Me levanto relativamente temprano por la mañana. A las cinco y cuarenta estoy en pie a pesar de que mi hora de entrada en la oficina ronda las nueve,- son flexibles en eso y en casi todo.

Trabajo como técnico informático en una empresa mediana, familiar y de ambiente agradable. Las oportunidades de ascenso son bastante limitadas así que mi sueldo y posición llevan algún tiempo estancados. Tengo cuarenta y dos años. Tampoco necesito demasiado para vivir. Vivo solo desde que mi madre murió,- hace ya un año-, y en el mismo caserón desvencijado en el que me crié y que me dejó ella en herencia. Es una casa bastante grande; no hago uso más que de tres o cuatro habitaciones,- la salita, mi cuarto, la cocina y el baño-, y dejo el resto cerrado durante largas temporadas.

Pero, como decía, me suelo levantar relativamente temprano. No porque me lleve demasiado el ritual higiénico,- soy pulcro pero ponderado-, ni porque le tenga afición al deporte matutino,- antes al contrario, peco de exceso de sedentarismo-, ni tampoco porque se tarde mucho en llegar al trabajo que, viviendo en una localidad pequeña, queda a tiro de piedra, como quien dice.

Aprovecho esas horas para prepararme el desayuno. Puede resultar peculiar pero mis desayunos consisten en copiosas raciones de carne guisada. En realidad dispongo cantidad suficiente tanto para la primera comida del día como para cuando llego de trabajar, a la hora del almuerzo. Y si sobra, lo aprovecho para la cena.

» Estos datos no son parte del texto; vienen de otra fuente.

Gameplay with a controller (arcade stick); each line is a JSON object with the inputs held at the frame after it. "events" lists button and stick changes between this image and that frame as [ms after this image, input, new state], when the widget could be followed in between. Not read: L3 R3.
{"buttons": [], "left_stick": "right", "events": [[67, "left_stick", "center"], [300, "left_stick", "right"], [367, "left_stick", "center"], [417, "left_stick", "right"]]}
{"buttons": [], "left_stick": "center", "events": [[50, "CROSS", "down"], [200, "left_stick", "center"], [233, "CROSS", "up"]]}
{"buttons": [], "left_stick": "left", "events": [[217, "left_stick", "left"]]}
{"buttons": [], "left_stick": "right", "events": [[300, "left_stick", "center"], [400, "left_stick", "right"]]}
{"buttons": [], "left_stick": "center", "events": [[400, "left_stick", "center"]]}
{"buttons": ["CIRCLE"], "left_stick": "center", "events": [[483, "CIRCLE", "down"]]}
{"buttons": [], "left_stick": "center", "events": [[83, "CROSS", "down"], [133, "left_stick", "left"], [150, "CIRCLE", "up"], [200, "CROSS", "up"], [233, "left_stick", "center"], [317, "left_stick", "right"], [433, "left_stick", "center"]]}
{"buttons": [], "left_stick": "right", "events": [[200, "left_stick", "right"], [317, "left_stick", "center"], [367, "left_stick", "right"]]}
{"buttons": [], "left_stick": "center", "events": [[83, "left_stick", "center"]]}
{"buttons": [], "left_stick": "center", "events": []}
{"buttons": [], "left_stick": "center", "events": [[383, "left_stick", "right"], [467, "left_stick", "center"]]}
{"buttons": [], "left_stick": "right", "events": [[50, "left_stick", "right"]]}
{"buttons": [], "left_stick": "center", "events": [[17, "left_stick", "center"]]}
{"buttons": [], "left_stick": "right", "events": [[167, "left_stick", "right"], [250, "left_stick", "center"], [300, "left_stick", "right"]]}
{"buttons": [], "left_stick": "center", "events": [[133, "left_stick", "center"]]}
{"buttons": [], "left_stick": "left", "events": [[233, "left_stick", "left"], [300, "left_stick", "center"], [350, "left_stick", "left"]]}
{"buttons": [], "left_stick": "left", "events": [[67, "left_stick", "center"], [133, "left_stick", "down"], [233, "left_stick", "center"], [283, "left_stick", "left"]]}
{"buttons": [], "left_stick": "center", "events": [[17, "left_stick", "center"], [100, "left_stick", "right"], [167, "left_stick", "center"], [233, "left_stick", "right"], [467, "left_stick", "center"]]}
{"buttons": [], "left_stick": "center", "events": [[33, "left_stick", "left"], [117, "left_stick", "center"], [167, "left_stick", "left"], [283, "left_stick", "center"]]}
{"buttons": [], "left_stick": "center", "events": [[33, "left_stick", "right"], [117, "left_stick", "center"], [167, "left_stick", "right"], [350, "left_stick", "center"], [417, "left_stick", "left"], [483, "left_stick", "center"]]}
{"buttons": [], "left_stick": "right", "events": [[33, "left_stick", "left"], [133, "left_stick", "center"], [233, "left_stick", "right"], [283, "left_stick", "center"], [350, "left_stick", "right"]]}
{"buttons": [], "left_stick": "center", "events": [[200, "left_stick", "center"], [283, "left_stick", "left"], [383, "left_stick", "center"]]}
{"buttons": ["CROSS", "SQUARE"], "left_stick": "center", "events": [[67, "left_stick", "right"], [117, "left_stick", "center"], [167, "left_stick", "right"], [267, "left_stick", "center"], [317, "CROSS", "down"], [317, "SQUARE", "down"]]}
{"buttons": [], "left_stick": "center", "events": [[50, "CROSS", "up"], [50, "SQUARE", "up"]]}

La liturgia es siempre la misma. Ya vestido y dispuesto, saco la carne del congelador, la corto en trozos, según mi apetito, con un cuchillo de carnicero y la aderezo con distintas salsas y hortalizas ateniéndome a la receta que haya escogido. Lo cocino todo en una olla y cuando ya está preparado guardo una ración y media en un envase que dejo en la nevera. El resto me lo sirvo en un plato y, en la cocina, con las luces apagadas, tan sólo el resplandor sordo del amanecer entrando por la ventana y derramándose sobre el mantel de hule, lo voy engullendo mientras me resbalan sus jugos por la comisura de los labios y pienso en Bernd.

El caso es que la carne se me está agotando; tengo el congelador casi vacío.

Me llamo Armin Meiwes y vivo en Rotenburg.